** BEGIN **
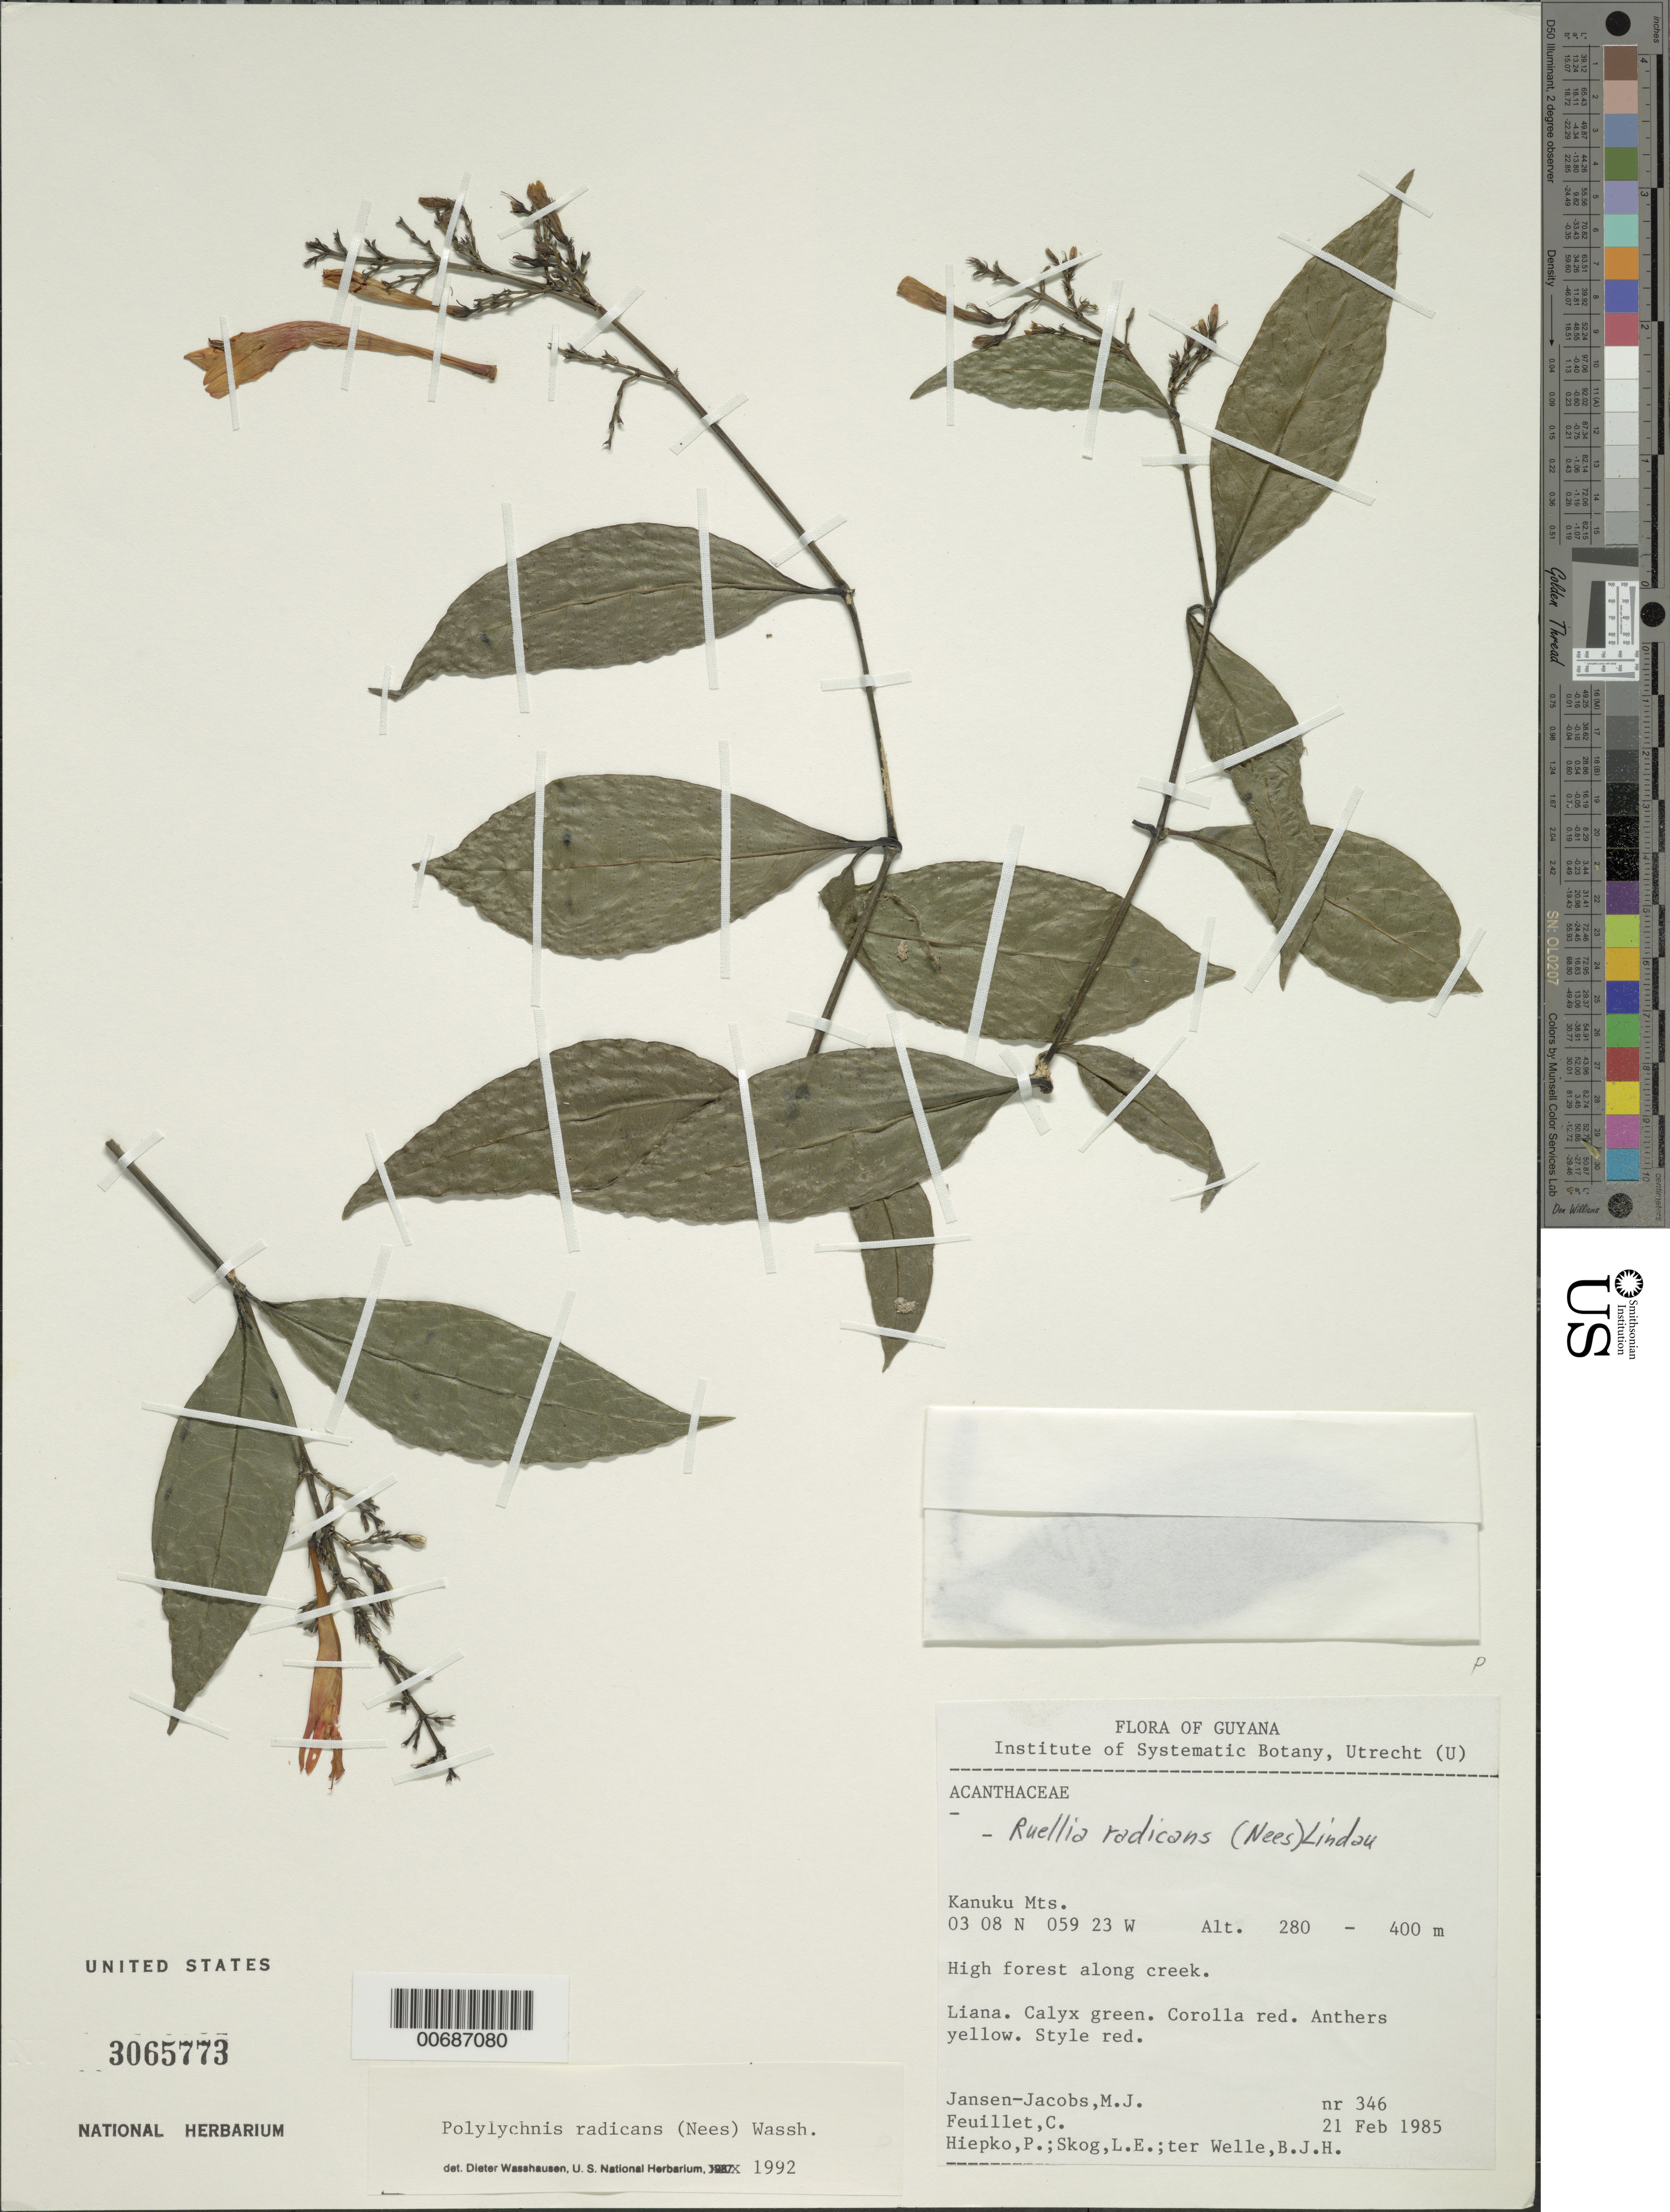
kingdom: Plantae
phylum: Tracheophyta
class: Magnoliopsida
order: Lamiales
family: Acanthaceae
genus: Polylychnis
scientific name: Polylychnis radicans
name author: (Nees) Wassh.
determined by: Wasshausen, Dieter C., (BOT), Smithsonian Institution - National Museum of Natural History (UNITED STATES)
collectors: M. J. Jansen-Jacobs, C. Feuillet, P. H. Hiepko, L. E. Skog & B. Welle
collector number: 346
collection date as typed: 21-Feb-85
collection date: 1985-02-21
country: Guyana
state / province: U. Takutu-U. Essequibo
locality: Kanuku Mts.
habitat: High forest along creek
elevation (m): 280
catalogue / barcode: US 3065773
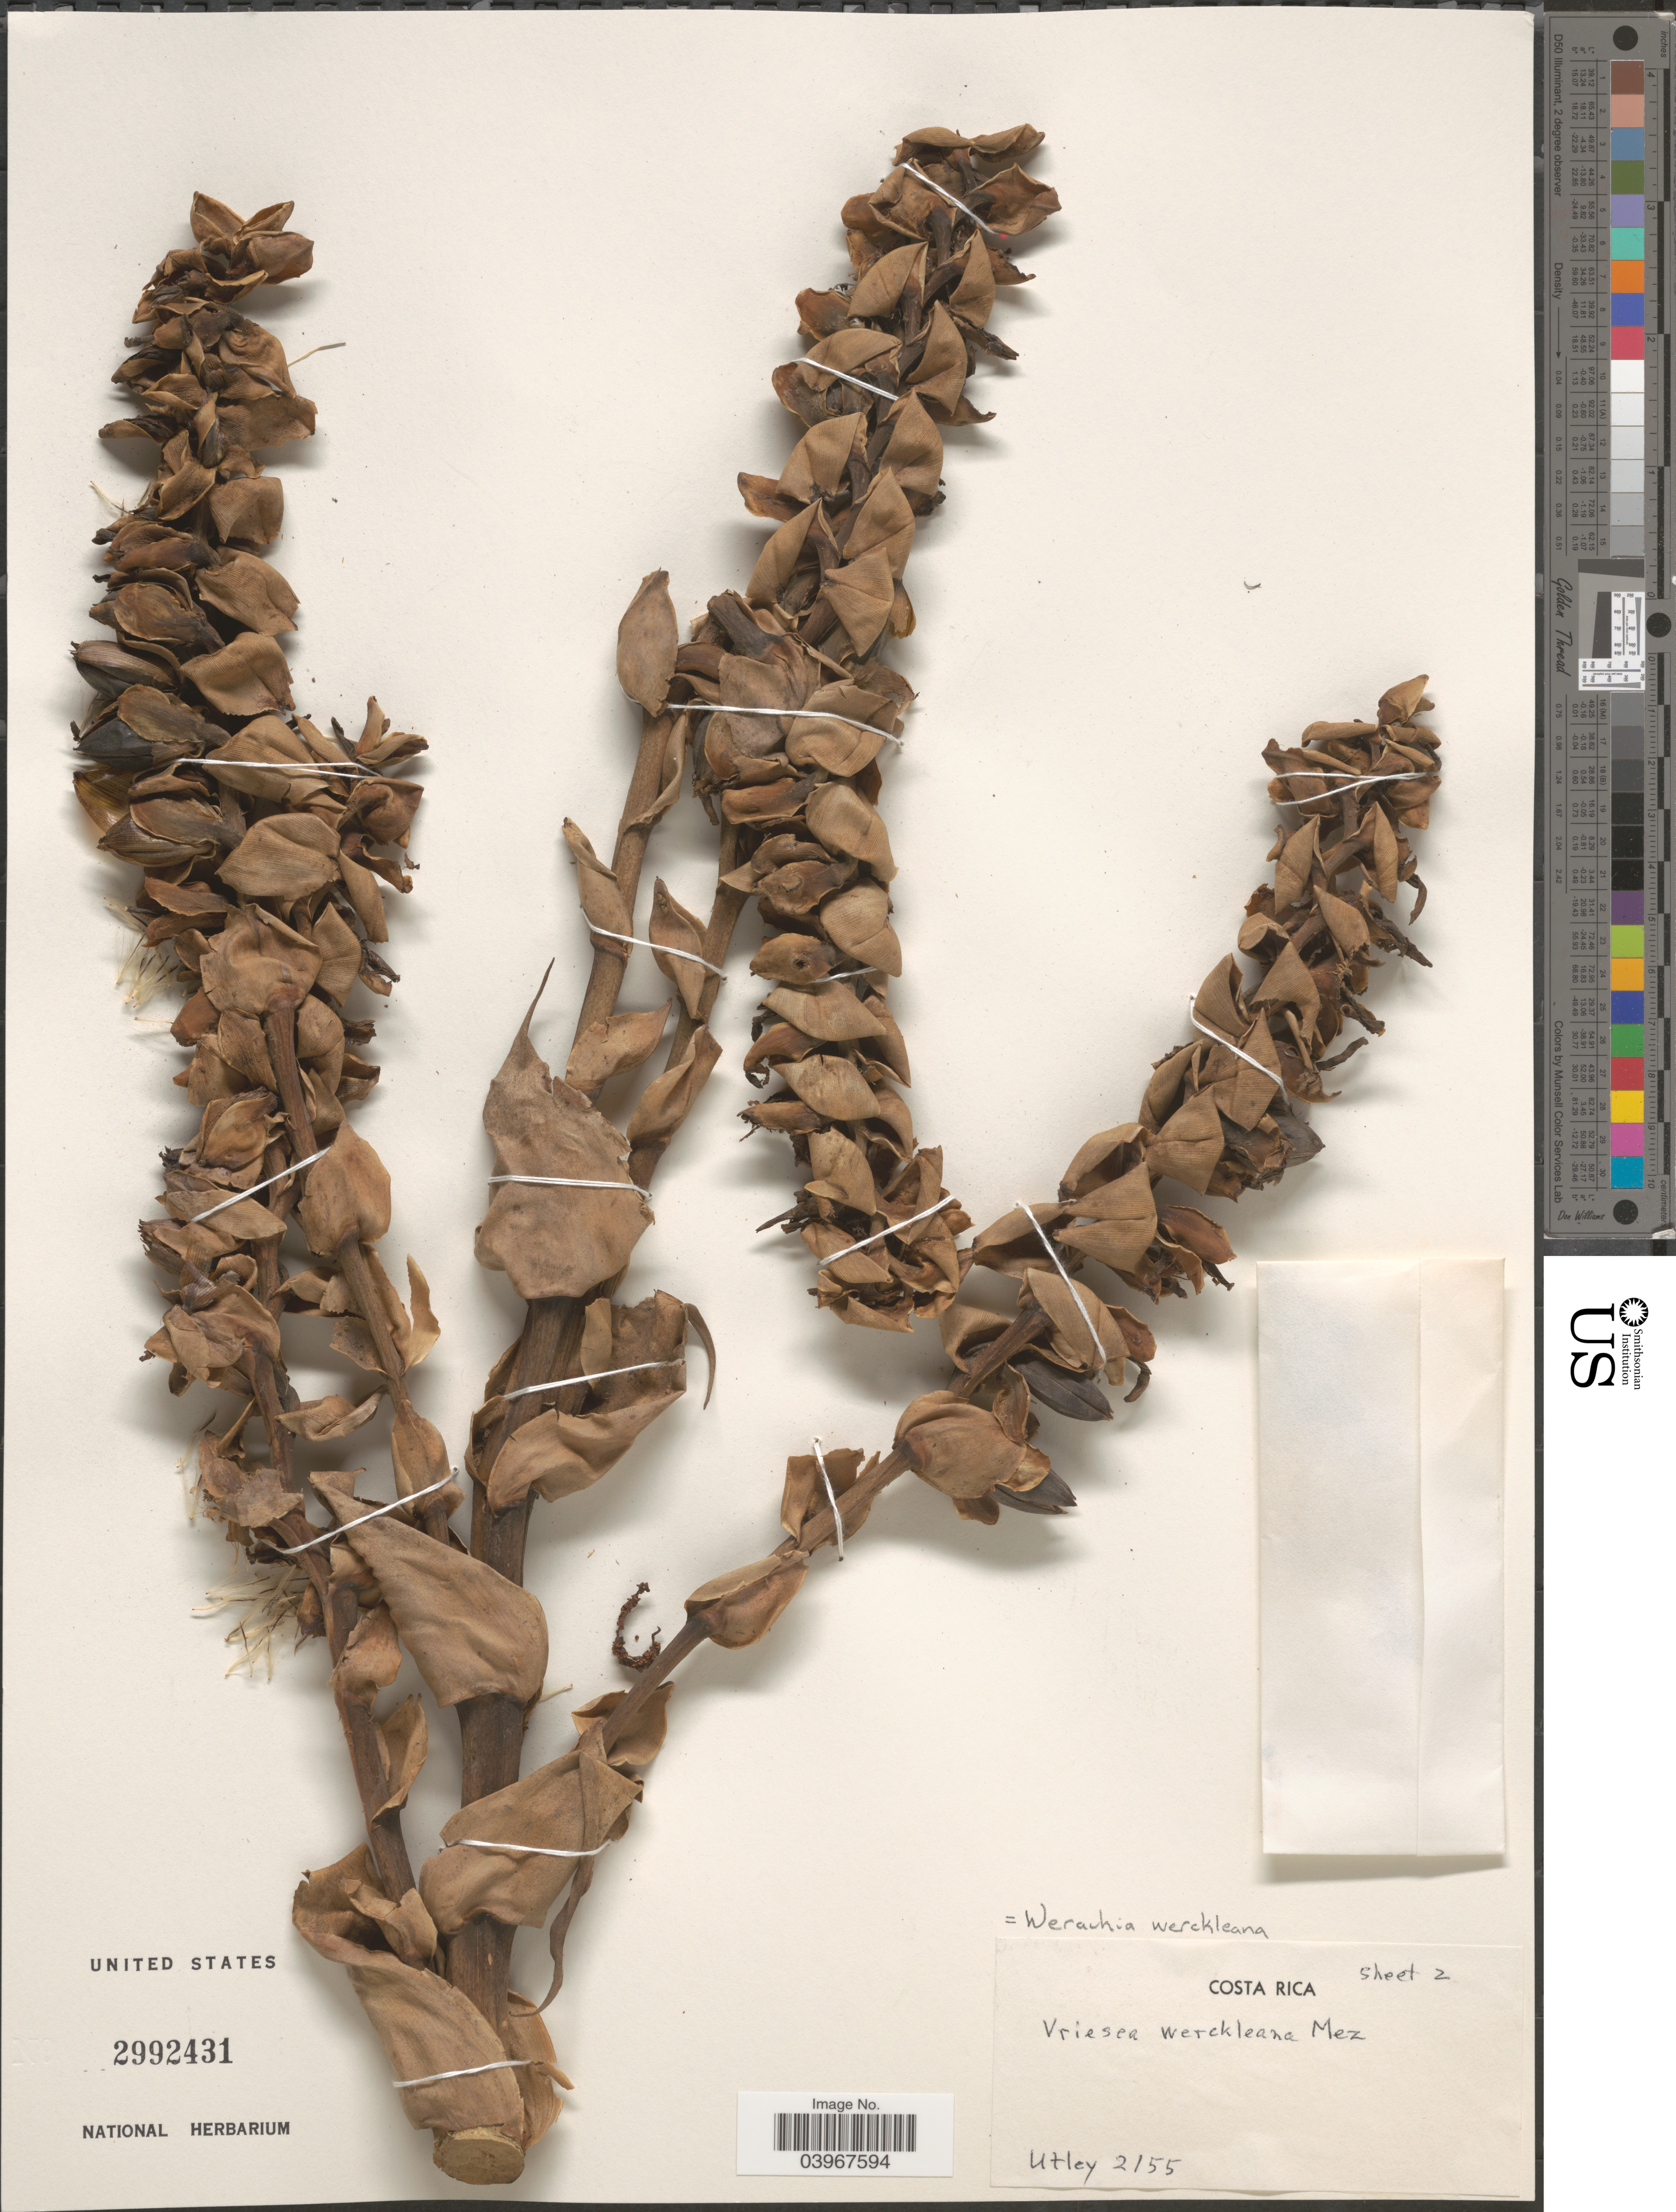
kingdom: Plantae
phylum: Tracheophyta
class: Liliopsida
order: Poales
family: Bromeliaceae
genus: Werauhia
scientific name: Werauhia werckleana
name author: (Mez) J.R. Grant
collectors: Utley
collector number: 2155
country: Costa Rica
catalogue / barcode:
** END **
Work instructions:
Pull every line from the rows above into your answer word for word, leaving out the pictures.

Solution to the problem:
kingdom: Plantae
phylum: Tracheophyta
class: Magnoliopsida
order: Lamiales
family: Acanthaceae
genus: Polylychnis
scientific name: Polylychnis radicans
name author: (Nees) Wassh.
determined by: Wasshausen, Dieter C., (BOT), Smithsonian Institution - National Museum of Natural History (UNITED STATES)
collectors: M. J. Jansen-Jacobs, C. Feuillet, P. H. Hiepko, L. E. Skog & B. Welle
collector number: 346
collection date as typed: 21-Feb-85
collection date: 1985-02-21
country: Guyana
state / province: U. Takutu-U. Essequibo
locality: Kanuku Mts.
habitat: High forest along creek
elevation (m): 280
catalogue / barcode: US 3065773
kingdom: Plantae
phylum: Tracheophyta
class: Liliopsida
order: Poales
family: Bromeliaceae
genus: Werauhia
scientific name: Werauhia werckleana
name author: (Mez) J.R. Grant
collectors: Utley
collector number: 2155
country: Costa Rica
catalogue / barcode:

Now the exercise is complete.